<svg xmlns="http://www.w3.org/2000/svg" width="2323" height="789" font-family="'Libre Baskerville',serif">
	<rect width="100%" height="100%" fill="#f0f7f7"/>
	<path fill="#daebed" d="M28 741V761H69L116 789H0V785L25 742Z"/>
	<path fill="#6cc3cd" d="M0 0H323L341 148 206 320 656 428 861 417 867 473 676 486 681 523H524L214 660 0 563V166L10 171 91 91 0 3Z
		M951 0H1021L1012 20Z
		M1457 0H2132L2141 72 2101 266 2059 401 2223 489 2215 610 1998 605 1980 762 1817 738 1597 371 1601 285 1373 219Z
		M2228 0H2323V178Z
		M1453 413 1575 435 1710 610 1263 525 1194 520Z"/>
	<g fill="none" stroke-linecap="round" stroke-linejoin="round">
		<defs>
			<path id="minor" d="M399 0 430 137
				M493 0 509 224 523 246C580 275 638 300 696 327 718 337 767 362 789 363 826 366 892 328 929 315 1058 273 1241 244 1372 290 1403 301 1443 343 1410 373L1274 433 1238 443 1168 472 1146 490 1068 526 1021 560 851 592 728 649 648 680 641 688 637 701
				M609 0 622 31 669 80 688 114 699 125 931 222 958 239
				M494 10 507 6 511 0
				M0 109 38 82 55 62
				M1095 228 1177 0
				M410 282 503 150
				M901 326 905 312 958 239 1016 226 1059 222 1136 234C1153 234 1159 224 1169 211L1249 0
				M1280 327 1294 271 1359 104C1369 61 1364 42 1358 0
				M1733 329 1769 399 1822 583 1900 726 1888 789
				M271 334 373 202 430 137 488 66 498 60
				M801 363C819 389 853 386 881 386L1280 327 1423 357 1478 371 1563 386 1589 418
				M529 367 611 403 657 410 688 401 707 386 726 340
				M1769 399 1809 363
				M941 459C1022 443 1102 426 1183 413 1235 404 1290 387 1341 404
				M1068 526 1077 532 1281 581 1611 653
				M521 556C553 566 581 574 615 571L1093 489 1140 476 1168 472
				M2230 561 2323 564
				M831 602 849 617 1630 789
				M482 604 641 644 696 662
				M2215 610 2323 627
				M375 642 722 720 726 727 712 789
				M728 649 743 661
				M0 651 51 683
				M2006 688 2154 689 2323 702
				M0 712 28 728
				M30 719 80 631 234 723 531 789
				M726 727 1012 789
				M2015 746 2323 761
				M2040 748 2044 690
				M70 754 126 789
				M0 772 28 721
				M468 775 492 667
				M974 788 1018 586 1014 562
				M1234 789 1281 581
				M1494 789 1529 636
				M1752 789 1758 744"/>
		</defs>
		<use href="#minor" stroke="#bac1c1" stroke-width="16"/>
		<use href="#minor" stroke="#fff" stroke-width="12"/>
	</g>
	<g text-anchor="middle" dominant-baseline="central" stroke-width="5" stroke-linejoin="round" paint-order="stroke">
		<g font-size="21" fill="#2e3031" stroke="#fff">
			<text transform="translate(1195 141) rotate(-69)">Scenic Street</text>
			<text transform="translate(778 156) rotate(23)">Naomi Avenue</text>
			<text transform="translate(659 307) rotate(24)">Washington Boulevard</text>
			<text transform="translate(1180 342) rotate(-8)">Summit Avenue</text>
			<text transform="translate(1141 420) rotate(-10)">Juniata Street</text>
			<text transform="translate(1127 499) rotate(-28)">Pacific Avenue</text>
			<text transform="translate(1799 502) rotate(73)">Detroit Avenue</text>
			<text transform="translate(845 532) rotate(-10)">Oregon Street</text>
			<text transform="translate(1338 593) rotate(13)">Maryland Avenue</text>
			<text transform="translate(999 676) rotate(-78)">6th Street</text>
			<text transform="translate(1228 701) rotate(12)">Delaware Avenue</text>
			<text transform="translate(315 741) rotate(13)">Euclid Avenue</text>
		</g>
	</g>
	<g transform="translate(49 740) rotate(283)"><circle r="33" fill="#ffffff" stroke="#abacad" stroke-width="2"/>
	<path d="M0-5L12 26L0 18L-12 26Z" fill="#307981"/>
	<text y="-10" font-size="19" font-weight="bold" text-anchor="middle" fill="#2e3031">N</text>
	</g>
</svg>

GOAL OF THE EXERCISE —
When a line in the material above includes the word "size", copy that line.

WRITTEN ANSWER —
		<g font-size="21" fill="#2e3031" stroke="#fff">
	<text y="-10" font-size="19" font-weight="bold" text-anchor="middle" fill="#2e3031">N</text>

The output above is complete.